4. MORAL NIHILISM: Because there is no such thing as a moral law or any absolute moral standard that transcends human opinions, ultimately, there is no such thing as good or evil, only preferences which we might call good or evil. In the final analysis, morals are illusions.
5. IS/OUGHT Distinction: British scientist David Hume succinctly put the naturalistic moral dilemma with his IS/OUGHT distinction (FACT/VALUE distinction). He said that all that empirical scientific investigation can tell us IS what happened, but it cannot inform us on how we OUGHT to view an act. An IS can NEVER tell us what we OUGHT to do. Example: You can run an experiment on how to build a gas chamber which might kill lots of people at the same time (IS/FACT), but no experiment can tell you that we should not put a certain kind of people in them (OUGHT/VALUE).

 

QUESTIONS:
1. In a naturalistic (atheistic) conception of reality, what is moral goodness? What makes anything morally good? (Nietzsche argues for might makes right, Ayn Rand for a morality of selfishness, Marquis de Sade for whatever brings pleasure—even at the expense of others—makes right. Are they all correct? If not, by why standards could we judge them to be false besides preference?)
2. Can SCIENCE tell us what is morally right or wrong? (IS/OUGHT distinction)
3. Could merely human individuals or SOCIETY tell us?
4. Must we concede that in in the end, if there is no God, that all morals are merely relativistic and in the end there is no such thing as good or evil, all we have are arbitrary human concepts? Was Dostoevsky right when he said, ‘Without God, everything is permissible?’
5. DILEMNA: In 1961, Michael Rockefeller, a 23 year-old son of the New York governor Nelson Rockefeller went for a swim to one of the most remote islands in the world found in New Guinea.  He had two empty gasoline cans tied to his belt, which allowed him to carry on for his nearly 10 hour swim. The island was populated by the Asmat Tribe, a tribe that had virtually no contact with the outside world. Upon wading ashore members of the tribe drove a spear through this hide, while he tried to swim away for his life. The tribe captured him and cut his throat and disemboweled him. While gathering around in a religious like frenzy the tribe then proceeded to eat his body. Now this practice of cannibalism was common in the tribe at that time, as they would frequently behind members of another clan and then eat their bodies. It was an agreed upon practice and custom, something sociologist believed was practiced until the 1990s.
How does a person from a naturalistic understanding of reality respond to the morality of this practice? What do we do with cannibalism? What do we do with cannibalism for pleasure or religious motivation? 

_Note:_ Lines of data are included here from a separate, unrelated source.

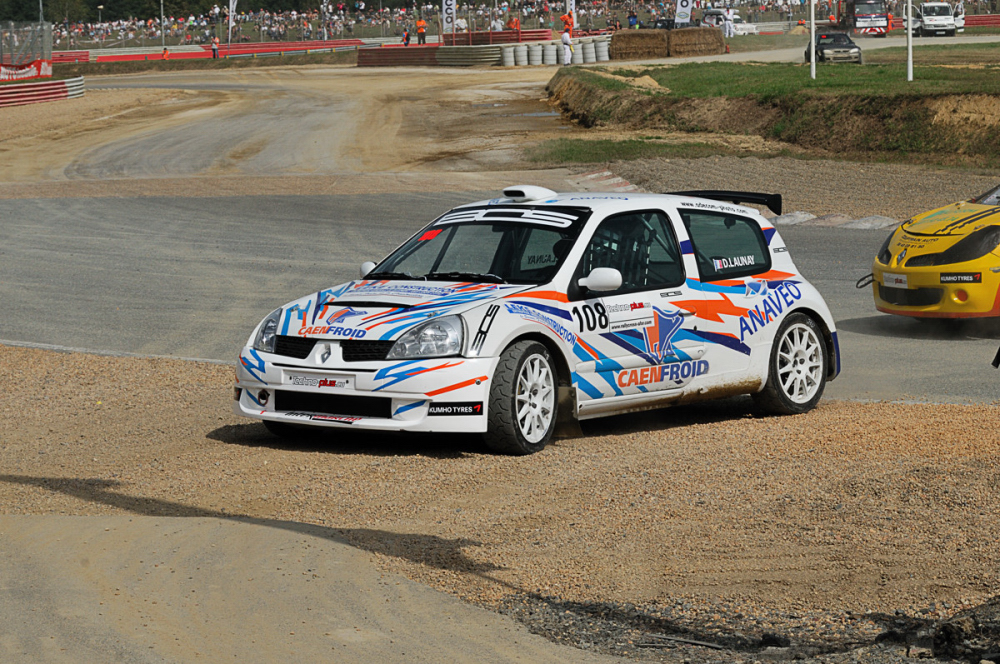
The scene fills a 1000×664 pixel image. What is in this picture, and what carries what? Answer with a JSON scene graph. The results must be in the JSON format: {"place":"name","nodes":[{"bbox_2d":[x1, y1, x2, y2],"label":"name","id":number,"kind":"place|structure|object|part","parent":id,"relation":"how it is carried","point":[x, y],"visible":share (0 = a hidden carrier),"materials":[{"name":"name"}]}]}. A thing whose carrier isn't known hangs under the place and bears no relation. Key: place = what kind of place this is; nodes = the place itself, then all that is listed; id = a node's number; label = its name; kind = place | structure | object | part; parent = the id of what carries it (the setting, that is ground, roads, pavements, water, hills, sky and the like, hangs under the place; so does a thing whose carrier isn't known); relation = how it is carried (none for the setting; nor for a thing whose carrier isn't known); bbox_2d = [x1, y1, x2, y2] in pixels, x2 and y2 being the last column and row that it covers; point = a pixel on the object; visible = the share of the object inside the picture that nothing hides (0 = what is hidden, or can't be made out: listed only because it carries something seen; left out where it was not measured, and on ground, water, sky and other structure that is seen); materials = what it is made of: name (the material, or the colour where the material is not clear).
{"place":"outdoors","nodes":[
{"label":"outdoors","id":0,"kind":"place"},
{"bbox_2d":[0,62,590,193],"label":"dirt track","id":1,"kind":"structure","parent":0,"point":[408,72],"materials":[{"name":"brown soil"}]},
{"bbox_2d":[0,76,85,106],"label":"barrier","id":2,"kind":"object","parent":1,"relation":"on","point":[2,95],"visible":0.94,"materials":[{"name":"red metal"}]},
{"bbox_2d":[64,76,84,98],"label":"guardrail","id":3,"kind":"object","parent":1,"relation":"on","point":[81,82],"visible":0.68,"materials":[{"name":"white metal"}]},
{"bbox_2d":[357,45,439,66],"label":"barrier","id":4,"kind":"object","parent":1,"relation":"on","point":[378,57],"visible":0.77,"materials":[{"name":"red metal"}]},
{"bbox_2d":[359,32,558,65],"label":"barrier wall","id":5,"kind":"structure","parent":1,"relation":"on","point":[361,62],"materials":[{"name":"red"}]},
{"bbox_2d":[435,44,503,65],"label":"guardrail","id":6,"kind":"object","parent":1,"relation":"on","point":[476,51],"visible":0.79,"materials":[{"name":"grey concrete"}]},
{"bbox_2d":[444,29,552,45],"label":"barrier","id":7,"kind":"object","parent":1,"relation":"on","point":[501,33],"visible":0.6,"materials":[{"name":"red metal"}]},
{"bbox_2d":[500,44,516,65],"label":"tire stack","id":8,"kind":"object","parent":1,"relation":"on","point":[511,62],"visible":0.88,"materials":[{"name":"white rubber"}]},
{"bbox_2d":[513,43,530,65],"label":"tire stack","id":9,"kind":"object","parent":1,"relation":"on","point":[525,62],"visible":0.89,"materials":[{"name":"white rubber"}]},
{"bbox_2d":[532,43,551,64],"label":"tire stack","id":10,"kind":"object","parent":1,"relation":"on","point":[541,62],"visible":0.83,"materials":[{"name":"white rubber"}]},
{"bbox_2d":[497,39,612,65],"label":"tire stack","id":11,"kind":"object","parent":1,"relation":"on","point":[505,60],"visible":0.79,"materials":[{"name":"white rubber"}]},
{"bbox_2d":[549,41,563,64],"label":"tire stack","id":12,"kind":"object","parent":1,"relation":"on","point":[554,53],"visible":0.74,"materials":[{"name":"white rubber"}]},
{"bbox_2d":[560,27,572,65],"label":"person","id":13,"kind":"object","parent":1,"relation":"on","point":[566,55],"visible":0.94},
{"bbox_2d":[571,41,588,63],"label":"tire stack","id":14,"kind":"object","parent":1,"relation":"on","point":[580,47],"visible":0.73,"materials":[{"name":"white rubber"}]},
{"bbox_2d":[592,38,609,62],"label":"tire stack","id":15,"kind":"object","parent":1,"relation":"on","point":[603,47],"visible":0.81,"materials":[{"name":"white rubber"}]},
{"bbox_2d":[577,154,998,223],"label":"gravel shoulder","id":16,"kind":"object","parent":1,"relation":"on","point":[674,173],"visible":0.5},
{"bbox_2d":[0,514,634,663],"label":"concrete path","id":17,"kind":"structure","parent":0,"point":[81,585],"materials":[{"name":"concrete"}]},
{"bbox_2d":[0,189,999,408],"label":"race track","id":18,"kind":"structure","parent":0,"point":[65,206],"materials":[{"name":"grey asphalt"}]},
{"bbox_2d":[568,170,643,192],"label":"curb","id":19,"kind":"structure","parent":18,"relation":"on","point":[595,175],"materials":[{"name":"concrete"}]},
{"bbox_2d":[772,211,900,229],"label":"curb","id":20,"kind":"structure","parent":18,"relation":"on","point":[785,217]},
{"bbox_2d":[868,181,999,323],"label":"yellow race car","id":21,"kind":"object","parent":18,"relation":"on","point":[961,241],"visible":1,"materials":[{"name":"yellow metal"}]},
{"bbox_2d":[882,272,908,287],"label":"license plate","id":22,"kind":"object","parent":21,"relation":"attached to","point":[905,279],"visible":0.86,"materials":[{"name":"white plastic"}]},
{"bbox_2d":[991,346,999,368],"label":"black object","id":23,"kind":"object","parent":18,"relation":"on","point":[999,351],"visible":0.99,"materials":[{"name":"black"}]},
{"bbox_2d":[1,341,998,661],"label":"gravel ground","id":24,"kind":"structure","parent":0,"point":[14,351],"materials":[{"name":"brown gravel"}]},
{"bbox_2d":[233,184,841,454],"label":"rally car","id":25,"kind":"object","parent":24,"relation":"on","point":[396,347],"visible":0.95,"materials":[{"name":"white metal"}]},
{"bbox_2d":[283,372,353,389],"label":"license plate","id":26,"kind":"object","parent":25,"relation":"attached to","point":[302,382],"visible":0.95,"materials":[{"name":"white plastic"}]},
{"label":"grille","id":27,"kind":"part","parent":25,"relation":"part of","materials":[{"name":"black plastic"}]},
{"label":"mirror","id":28,"kind":"part","parent":25,"relation":"part of","materials":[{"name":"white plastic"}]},
{"label":"windshield","id":29,"kind":"part","parent":25,"relation":"part of","materials":[{"name":"black"}]},
{"label":"wheel","id":30,"kind":"part","parent":25,"relation":"part of","materials":[{"name":"black rubber"}]},
{"label":"mirror","id":31,"kind":"part","parent":25,"relation":"part of","materials":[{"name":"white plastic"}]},
{"label":"window","id":32,"kind":"part","parent":25,"relation":"part of","materials":[{"name":"black glass"}]},
{"label":"window","id":33,"kind":"part","parent":25,"relation":"part of","materials":[{"name":"black glass"}]},
{"label":"wheel","id":34,"kind":"part","parent":25,"relation":"part of","materials":[{"name":"white metal"}]},
{"bbox_2d":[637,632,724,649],"label":"stick","id":35,"kind":"object","parent":24,"relation":"on","point":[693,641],"visible":0.91,"materials":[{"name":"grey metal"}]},
{"bbox_2d":[548,56,999,165],"label":"grass bank","id":36,"kind":"structure","parent":0,"point":[969,101],"materials":[{"name":"green plant"}]},
{"bbox_2d":[609,28,669,59],"label":"hay bale","id":37,"kind":"object","parent":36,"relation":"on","point":[640,43],"visible":0.9,"materials":[{"name":"brown"}]},
{"bbox_2d":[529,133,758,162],"label":"grass patch","id":38,"kind":"object","parent":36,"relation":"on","point":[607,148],"visible":0.5,"materials":[{"name":"green plant"}]},
{"bbox_2d":[809,0,814,77],"label":"white pole","id":39,"kind":"object","parent":36,"relation":"on","point":[813,53],"visible":0.99,"materials":[{"name":"white metal"}]},
{"bbox_2d":[906,0,913,81],"label":"pole","id":40,"kind":"object","parent":36,"relation":"on","point":[909,37],"visible":0.99,"materials":[{"name":"white metal"}]},
{"bbox_2d":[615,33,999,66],"label":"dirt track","id":41,"kind":"structure","parent":0,"point":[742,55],"materials":[{"name":"grey soil"}]},
{"bbox_2d":[802,30,862,64],"label":"black car","id":42,"kind":"object","parent":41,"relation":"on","point":[822,49],"visible":0.85,"materials":[{"name":"black metal"}]},
{"bbox_2d":[833,0,889,37],"label":"truck","id":43,"kind":"object","parent":41,"relation":"on","point":[871,30],"visible":0.84,"materials":[{"name":"red"}]},
{"bbox_2d":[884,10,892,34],"label":"person","id":44,"kind":"object","parent":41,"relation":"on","point":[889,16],"visible":0.61},
{"bbox_2d":[910,1,958,36],"label":"white van","id":45,"kind":"object","parent":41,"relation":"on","point":[926,24],"visible":0.86,"materials":[{"name":"white metal"}]},
{"bbox_2d":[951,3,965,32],"label":"white van","id":46,"kind":"object","parent":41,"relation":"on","point":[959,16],"visible":0.49,"materials":[{"name":"white"}]},
{"label":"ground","id":47,"kind":"structure","parent":0},
{"bbox_2d":[0,21,52,74],"label":"fence","id":48,"kind":"object","parent":47,"relation":"on","point":[49,51],"visible":0.84,"materials":[{"name":"metal"}]},
{"bbox_2d":[0,59,51,81],"label":"banner","id":49,"kind":"object","parent":48,"relation":"attached to","point":[44,64],"visible":0.79,"materials":[{"name":"red fabric"}]},
{"bbox_2d":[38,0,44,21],"label":"pole","id":50,"kind":"object","parent":47,"relation":"on","point":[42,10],"visible":0.48,"materials":[{"name":"metal"}]},
{"bbox_2d":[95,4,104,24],"label":"lamp post","id":51,"kind":"object","parent":47,"relation":"on","point":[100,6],"visible":0.73,"materials":[{"name":"metal"}]},
{"bbox_2d":[159,0,165,45],"label":"pole","id":52,"kind":"object","parent":47,"relation":"on","point":[163,39],"visible":0.81,"materials":[{"name":"grey metal"}]},
{"bbox_2d":[162,46,169,59],"label":"person","id":53,"kind":"object","parent":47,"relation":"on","point":[165,51],"visible":0.78},
{"bbox_2d":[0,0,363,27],"label":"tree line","id":54,"kind":"object","parent":47,"relation":"on","point":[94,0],"visible":0.5,"materials":[{"name":"green plant"}]},
{"bbox_2d":[47,39,377,63],"label":"barrier wall","id":55,"kind":"structure","parent":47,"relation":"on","point":[198,55],"materials":[{"name":"red"}]},
{"bbox_2d":[210,37,218,57],"label":"person","id":56,"kind":"object","parent":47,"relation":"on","point":[214,49],"visible":0.89},
{"bbox_2d":[226,0,237,43],"label":"flag banner","id":57,"kind":"object","parent":47,"relation":"on","point":[231,4],"visible":0.92,"materials":[{"name":"white fabric"}]},
{"bbox_2d":[52,0,440,47],"label":"crowd","id":58,"kind":"object","parent":47,"relation":"on","point":[181,22],"visible":0.65},
{"bbox_2d":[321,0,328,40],"label":"pole","id":59,"kind":"object","parent":47,"relation":"on","point":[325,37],"visible":0.87,"materials":[{"name":"metal"}]},
{"bbox_2d":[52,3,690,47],"label":"person","id":60,"kind":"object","parent":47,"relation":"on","point":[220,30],"visible":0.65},
{"bbox_2d":[402,28,411,46],"label":"person","id":61,"kind":"object","parent":47,"relation":"on","point":[408,37],"visible":0.79},
{"bbox_2d":[415,16,426,44],"label":"person","id":62,"kind":"object","parent":47,"relation":"on","point":[421,24],"visible":0.86},
{"bbox_2d":[441,0,456,33],"label":"banner flag","id":63,"kind":"object","parent":47,"relation":"on","point":[449,10],"visible":0.86,"materials":[{"name":"white"}]},
{"bbox_2d":[490,15,502,30],"label":"person","id":64,"kind":"object","parent":47,"relation":"on","point":[496,26],"visible":0.68},
{"bbox_2d":[507,15,520,31],"label":"person","id":65,"kind":"object","parent":47,"relation":"on","point":[515,24],"visible":0.7},
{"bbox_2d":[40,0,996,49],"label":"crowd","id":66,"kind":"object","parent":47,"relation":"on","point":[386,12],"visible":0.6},
{"bbox_2d":[562,11,574,33],"label":"person","id":67,"kind":"object","parent":47,"relation":"on","point":[568,28],"visible":0.73},
{"bbox_2d":[566,0,576,29],"label":"banner flag","id":68,"kind":"object","parent":47,"relation":"on","point":[572,6],"visible":0.63,"materials":[{"name":"white"}]},
{"bbox_2d":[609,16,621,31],"label":"person","id":69,"kind":"object","parent":47,"relation":"on","point":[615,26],"visible":0.74},
{"bbox_2d":[627,10,638,28],"label":"person","id":70,"kind":"object","parent":47,"relation":"on","point":[633,18],"visible":0.76},
{"bbox_2d":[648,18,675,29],"label":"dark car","id":71,"kind":"object","parent":47,"relation":"on","point":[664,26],"visible":0.46,"materials":[{"name":"black"}]},
{"bbox_2d":[674,0,692,24],"label":"banner flag","id":72,"kind":"object","parent":47,"relation":"on","point":[681,6],"visible":0.81,"materials":[{"name":"white fabric"}]},
{"bbox_2d":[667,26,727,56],"label":"hay bale","id":73,"kind":"object","parent":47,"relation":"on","point":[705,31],"visible":0.9,"materials":[{"name":"brown"}]},
{"bbox_2d":[722,9,735,37],"label":"person","id":74,"kind":"object","parent":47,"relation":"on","point":[728,30],"visible":0.91},
{"bbox_2d":[700,8,758,34],"label":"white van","id":75,"kind":"object","parent":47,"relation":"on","point":[715,12],"visible":0.55,"materials":[{"name":"white"}]},
{"bbox_2d":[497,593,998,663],"label":"gravel patch","id":76,"kind":"object","parent":47,"relation":"on","point":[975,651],"visible":0.67,"materials":[{"name":"grey gravel"}]},
{"bbox_2d":[912,599,999,663],"label":"rock","id":77,"kind":"object","parent":47,"relation":"on","point":[948,628],"visible":0.9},
{"bbox_2d":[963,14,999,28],"label":"red barrier","id":78,"kind":"object","parent":47,"relation":"on","point":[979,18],"visible":0.61,"materials":[{"name":"red"}]}
]}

LAST WORD: I’m personally persuaded that the most logical position with naturalism is moral nihilism, a view that says in the end there is such thing as good or evil, just arbitrary human preferences. But I know this is not how reality actually is. In reality, some things are absolutely wrong or right, regardless of human opinion—even if those humans are in power or have the loudest voices.  There is a real standard of morality that stands above human opinions, and we feel it in our consciences. The Bible teaches that this comes from the one true God who exists and made us in His image to know Him and love Him. The Bible says this: God is light and in Him there is no darkness at all (1 John 1:5). It also tells us that we have gone astray from him with our love of the darkness. Something is desperately wrong with the world today and no secular humanistic movement can fix it. We need God Himself to come and rescue us, and in Christ that is what He has done (John 1:5).